Diagnosing epilepsy in people with FTD can be difficult because some FTD symptoms may resemble epileptic events, which risks underdiagnosis or misattribution. Untreated seizures can worsen cognitive and functional outcomes, so improved detection and timely antiseizure treatment could meaningfully benefit patients.

Associate Professor Eino Solje, principal investigator and Director of the UEF Brain Research Unit, highlights the broader implications: “Identifying epilepsy is important because its treatment can improve patients’ functional capacity and quality of life. This association raises new research questions about whether epilepsy and FTD share pathophysiological mechanisms and whether some FTD symptoms are driven by altered brain electrical activity.”

Collaborative, registry-based research

This study is part of a larger project combining extensive real-world patient records with national registers. It reflects close collaboration between the University of Oulu, the University of Eastern Finland, and university hospitals that participate in the European Reference Network EpiCARE, recognized for epilepsy research and care. The multidisciplinary team includes experts in neurology, epidemiology, and related fields to ensure robust analysis and clinical relevance.
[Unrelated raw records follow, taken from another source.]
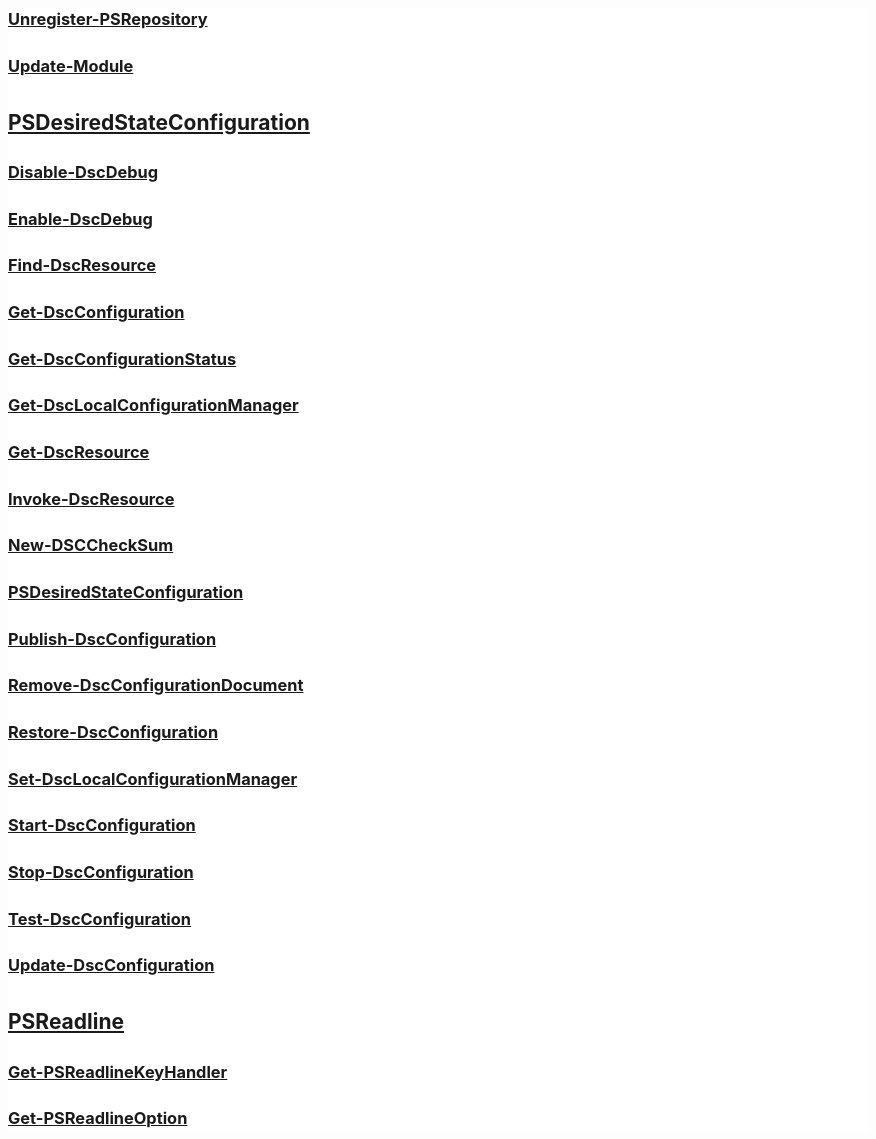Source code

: ###  [Unregister-PSRepository](powershellget/unregister-psrepository.md)
###  [Update-Module](powershellget/update-module.md)
##  [PSDesiredStateConfiguration](psdesiredstateconfiguration/psdesiredstateconfiguration.md)
###  [Disable-DscDebug](psdesiredstateconfiguration/disable-dscdebug.md)
###  [Enable-DscDebug](psdesiredstateconfiguration/enable-dscdebug.md)
###  [Find-DscResource](psdesiredstateconfiguration/find-dscresource.md)
###  [Get-DscConfiguration](psdesiredstateconfiguration/get-dscconfiguration.md)
###  [Get-DscConfigurationStatus](psdesiredstateconfiguration/get-dscconfigurationstatus.md)
###  [Get-DscLocalConfigurationManager](psdesiredstateconfiguration/get-dsclocalconfigurationmanager.md)
###  [Get-DscResource](psdesiredstateconfiguration/get-dscresource.md)
###  [Invoke-DscResource](psdesiredstateconfiguration/invoke-dscresource.md)
###  [New-DSCCheckSum](psdesiredstateconfiguration/new-dscchecksum.md)
###  [PSDesiredStateConfiguration](psdesiredstateconfiguration/psdesiredstateconfiguration.md)
###  [Publish-DscConfiguration](psdesiredstateconfiguration/publish-dscconfiguration.md)
###  [Remove-DscConfigurationDocument](psdesiredstateconfiguration/remove-dscconfigurationdocument.md)
###  [Restore-DscConfiguration](psdesiredstateconfiguration/restore-dscconfiguration.md)
###  [Set-DscLocalConfigurationManager](psdesiredstateconfiguration/set-dsclocalconfigurationmanager.md)
###  [Start-DscConfiguration](psdesiredstateconfiguration/start-dscconfiguration.md)
###  [Stop-DscConfiguration](psdesiredstateconfiguration/stop-dscconfiguration.md)
###  [Test-DscConfiguration](psdesiredstateconfiguration/test-dscconfiguration.md)
###  [Update-DscConfiguration](psdesiredstateconfiguration/update-dscconfiguration.md)
##  [PSReadline](psreadline/psreadline.md)
###  [Get-PSReadlineKeyHandler](psreadline/get-psreadlinekeyhandler.md)
###  [Get-PSReadlineOption](psreadline/get-psreadlineoption.md)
About this epilepsy and FTD research news

Author: Maj Vuorre
Source: University of Eastern Finland
Contact: Maj Vuorre – University of Eastern Finland
Image: The image is credited to Neuroscience News

Original Research: Closed access. “Prevalence of Epilepsy in Frontotemporal Dementia and Timing of Dementia Diagnosis” by Annemari Kilpeläinen et al., JAMA Neurology (DOI provided in the original publication).


Abstract

Prevalence of Epilepsy in Frontotemporal Dementia and Timing of Dementia Diagnosis

Importance

Prior reports suggested a link between epilepsy and frontotemporal dementia (FTD), but systematic, large-scale data were lacking. Understanding seizure prevalence in FTD can inform earlier recognition and management.

Objective

To determine whether epilepsy is more prevalent in patients with FTD than in matched healthy controls (HCs) or patients with Alzheimer disease (AD).

Design, Setting, and Participants

This case-control study compared epilepsy diagnoses and antiseizure medicine purchases among patients with FTD, matched healthy controls, and patients with AD evaluated at two early-onset dementia diagnostic centers in Finland. Diagnoses were made between January 1, 2010, and December 31, 2021, and data analysis was completed in early 2025.

Main Outcomes and Measures

Primary outcomes included the prevalence of epilepsy from 10 years before to 5 years after FTD diagnosis, identified using ICD-10 codes, and the frequency of antiseizure medicine (ASM) purchases.

Results

The cohort comprised 245 patients with FTD (mean age 65.2 years), 2,416 matched healthy controls (mean age 65.0 years), and 1,326 patients with AD (mean age 71.7 years). Epilepsy prevalence was higher in the FTD group than in healthy controls and higher than in the AD group at multiple time points. ASM use was also significantly more frequent among FTD patients and increased during the study period.

Conclusions and Relevance

The study found a higher prevalence of epilepsy and greater ASM use among patients with FTD compared with healthy controls and patients with AD. These results support an association between epileptic abnormalities and FTD pathophysiology and underscore the need for further research to clarify shared mechanisms and improve clinical detection and care.